Flower Mound Works to Save Space
Flower Mound – A town committee will begin meeting this spring to try to preserve much of the community's undeveloped areas and manage growth.
The seven-member Open Space Board will be responsible for overseeing the open space plan. In the plan, developers can opt to use smaller lots but still build the same number of houses or other structures. The land saved would be set aside for parks and nature areas.
“This is my passion,” board member Marilyn Jenkins said. “I feel so strongly about the beauty of Flower Mound. I want to tell my grandkids about the 200-year-old trees.

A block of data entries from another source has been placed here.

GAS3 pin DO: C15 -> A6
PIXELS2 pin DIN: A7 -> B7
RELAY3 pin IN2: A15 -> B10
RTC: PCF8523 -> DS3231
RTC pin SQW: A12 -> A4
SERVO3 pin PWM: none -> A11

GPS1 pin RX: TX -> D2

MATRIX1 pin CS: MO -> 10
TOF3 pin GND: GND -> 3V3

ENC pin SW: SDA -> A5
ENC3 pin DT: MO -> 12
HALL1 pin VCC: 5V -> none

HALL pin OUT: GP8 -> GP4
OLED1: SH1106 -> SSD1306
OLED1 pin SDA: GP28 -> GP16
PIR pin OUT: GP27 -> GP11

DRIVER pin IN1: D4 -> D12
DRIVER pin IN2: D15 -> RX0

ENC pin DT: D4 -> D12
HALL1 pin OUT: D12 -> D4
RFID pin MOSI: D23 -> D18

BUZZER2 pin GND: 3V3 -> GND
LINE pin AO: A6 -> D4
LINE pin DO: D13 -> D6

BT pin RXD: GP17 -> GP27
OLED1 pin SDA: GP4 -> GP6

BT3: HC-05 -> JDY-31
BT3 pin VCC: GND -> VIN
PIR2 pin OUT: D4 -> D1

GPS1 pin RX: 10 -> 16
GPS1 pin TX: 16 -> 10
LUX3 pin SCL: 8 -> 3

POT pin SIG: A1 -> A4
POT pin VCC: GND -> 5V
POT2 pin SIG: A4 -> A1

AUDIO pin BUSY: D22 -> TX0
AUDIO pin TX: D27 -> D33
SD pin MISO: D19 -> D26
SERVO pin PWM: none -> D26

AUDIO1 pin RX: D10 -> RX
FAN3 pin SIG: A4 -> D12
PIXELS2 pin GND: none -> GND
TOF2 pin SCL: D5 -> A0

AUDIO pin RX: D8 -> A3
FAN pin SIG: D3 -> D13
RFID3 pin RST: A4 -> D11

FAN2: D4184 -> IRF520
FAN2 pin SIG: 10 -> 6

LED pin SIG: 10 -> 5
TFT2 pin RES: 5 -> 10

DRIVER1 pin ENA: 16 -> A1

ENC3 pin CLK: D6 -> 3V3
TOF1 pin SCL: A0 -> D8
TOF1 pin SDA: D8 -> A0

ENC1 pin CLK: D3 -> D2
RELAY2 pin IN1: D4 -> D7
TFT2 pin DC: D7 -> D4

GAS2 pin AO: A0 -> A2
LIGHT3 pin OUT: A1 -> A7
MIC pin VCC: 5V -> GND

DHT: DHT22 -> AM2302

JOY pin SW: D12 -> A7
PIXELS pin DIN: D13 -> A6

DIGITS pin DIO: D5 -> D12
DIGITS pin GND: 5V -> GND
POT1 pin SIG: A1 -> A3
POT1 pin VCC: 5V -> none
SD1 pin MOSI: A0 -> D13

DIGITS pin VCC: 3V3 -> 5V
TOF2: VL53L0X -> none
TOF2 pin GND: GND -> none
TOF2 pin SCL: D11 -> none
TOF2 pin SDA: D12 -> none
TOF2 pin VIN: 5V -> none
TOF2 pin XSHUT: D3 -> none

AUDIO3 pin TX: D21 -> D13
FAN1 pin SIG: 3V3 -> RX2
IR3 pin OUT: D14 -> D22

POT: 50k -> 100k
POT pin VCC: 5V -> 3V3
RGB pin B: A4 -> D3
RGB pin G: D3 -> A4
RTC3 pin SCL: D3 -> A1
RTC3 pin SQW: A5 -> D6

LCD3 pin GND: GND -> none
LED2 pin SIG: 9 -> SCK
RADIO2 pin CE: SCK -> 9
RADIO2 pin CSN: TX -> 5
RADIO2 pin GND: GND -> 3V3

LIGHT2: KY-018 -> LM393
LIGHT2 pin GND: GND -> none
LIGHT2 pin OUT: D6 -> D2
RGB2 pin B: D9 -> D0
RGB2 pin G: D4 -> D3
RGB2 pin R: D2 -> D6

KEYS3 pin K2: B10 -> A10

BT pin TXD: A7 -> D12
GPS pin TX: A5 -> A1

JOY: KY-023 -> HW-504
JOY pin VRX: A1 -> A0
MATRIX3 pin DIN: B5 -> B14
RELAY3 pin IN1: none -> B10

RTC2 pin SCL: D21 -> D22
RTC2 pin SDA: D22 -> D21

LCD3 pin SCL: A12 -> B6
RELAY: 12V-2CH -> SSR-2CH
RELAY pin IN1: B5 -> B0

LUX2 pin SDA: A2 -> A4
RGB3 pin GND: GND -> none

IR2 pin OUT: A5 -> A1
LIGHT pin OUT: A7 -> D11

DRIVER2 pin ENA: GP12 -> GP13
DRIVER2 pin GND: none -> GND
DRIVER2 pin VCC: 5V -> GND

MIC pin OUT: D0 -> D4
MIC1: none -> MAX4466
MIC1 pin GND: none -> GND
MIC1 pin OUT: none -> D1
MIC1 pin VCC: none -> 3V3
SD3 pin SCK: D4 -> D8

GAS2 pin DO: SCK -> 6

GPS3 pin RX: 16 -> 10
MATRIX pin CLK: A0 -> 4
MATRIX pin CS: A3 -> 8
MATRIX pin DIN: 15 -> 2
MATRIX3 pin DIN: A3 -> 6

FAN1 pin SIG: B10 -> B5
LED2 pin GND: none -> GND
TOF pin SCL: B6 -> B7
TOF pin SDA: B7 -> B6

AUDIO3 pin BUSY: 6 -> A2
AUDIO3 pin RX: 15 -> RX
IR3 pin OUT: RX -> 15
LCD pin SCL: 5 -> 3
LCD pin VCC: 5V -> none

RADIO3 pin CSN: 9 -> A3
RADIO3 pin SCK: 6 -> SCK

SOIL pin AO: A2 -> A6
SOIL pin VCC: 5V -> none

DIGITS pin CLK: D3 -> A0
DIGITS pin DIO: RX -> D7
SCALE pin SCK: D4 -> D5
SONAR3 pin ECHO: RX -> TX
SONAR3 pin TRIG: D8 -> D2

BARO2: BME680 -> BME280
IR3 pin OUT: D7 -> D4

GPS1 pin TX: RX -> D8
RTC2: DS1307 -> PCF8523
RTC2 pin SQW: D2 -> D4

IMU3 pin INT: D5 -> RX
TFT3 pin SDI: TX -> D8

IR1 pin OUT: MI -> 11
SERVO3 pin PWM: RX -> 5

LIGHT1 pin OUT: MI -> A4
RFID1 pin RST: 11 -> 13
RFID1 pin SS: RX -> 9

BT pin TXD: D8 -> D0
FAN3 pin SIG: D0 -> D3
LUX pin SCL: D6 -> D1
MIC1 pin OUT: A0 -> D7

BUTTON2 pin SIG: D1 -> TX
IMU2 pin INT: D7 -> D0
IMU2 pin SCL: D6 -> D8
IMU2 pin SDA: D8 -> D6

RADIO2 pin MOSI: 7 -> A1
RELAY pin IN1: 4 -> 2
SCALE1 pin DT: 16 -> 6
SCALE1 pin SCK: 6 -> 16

The open space plan is part of the Flower Mound master plan, which guides development. The town’s population more than tripled from 1990 to 2000 to 50,702 residents from 15,527. That makes it the nation’s 10th fastest-growing community, according to the U.S. Census Bureau.
Under pressure from many residents, Flower Mound has been a leader in growth management in greater Northeast Tarrant County. Besides the open space plan, the effort has also included tree preservation programs and 13-month moratorium on new housing projects that ended in February 2000.
“There’s not a lot of other examples in Texas. We’re pretty much on the forefront,” Councilwoman Stephani Spruill said.
Critics of Flower Mound’s environmental stand say the town limits economic development. But supporters say the effort has preserved the town’s beauty.
"Flower Mound has gotten progressively more restrictive in the last few years, but the regulated environment creates a more thoughtful planning process, and the results are higher standards,” said Ed Toole, executive vice president of Grand homes, which is building houses at Morriss Road and Farm Road 407.
To illustrate the effect of the open space plan, town officials point to the Chimney Rock development on Farm road 1171. The development was stated to have an estimated 48 2-acre lots. But the developer, Willard Baker, chose to participate in the town’s conservation development program, which is part of the open space plan.
Now, Baker will build 48 1-acre lots and keep the remaining land open.
The town offers incentives for developers to participate in the plan, including faster review of proposed projects, no permit fees, reduced costs for streets and tax breaks.
Officials said the Open Space Board will also be responsible for creating a public education program that would include symposiums to educate residents and landowners about land preservation options.